MaxDirectoryItemsExceededException - The directory item limit is exceeded: limit=10240 items=10240

By using partitioning the system will write the feature data in different subdirectories, thus allowing you to write 10240 files per partition.

Register the metadata and save the feature data#

The snippet above only created the metadata object on the Python interpreter running the code. To register the feature group metadata and to save the feature data with Hopsworks, you should invoke the save method:

fg.save(df)

The save method takes in input a Pandas or Spark DataFrame. HSFS will use the DataFrame columns and types to determine the name and types of features, primary key, partition key and event time.

The DataFrame must contain the columns specified as primary keys, partition key and event time in the create_feature_group call.

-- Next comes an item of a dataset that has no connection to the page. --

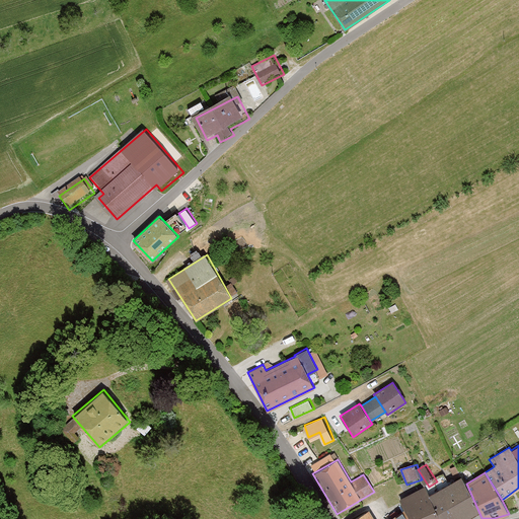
[(461,476),(430,495),(441,518),(464,518),(478,511),(466,484),(461,476)]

If a feature group is online enabled, the save method will store the feature data to both the online and offline storage.

API Reference#

FeatureGroup

Create using the UI#

You can also create a new feature group through the UI. For this, navigate to the Feature Groups section and press the Create button at the top-right corner.

Subsequently, you will be able to define its properties (such as name, mode, features, and more). Refer to the documentation above for an explanation of the parameters available, they are the same as when you create a feature group using the SDK. Finally, complete the creation by clicking Create New Feature Group at the bottom of the page.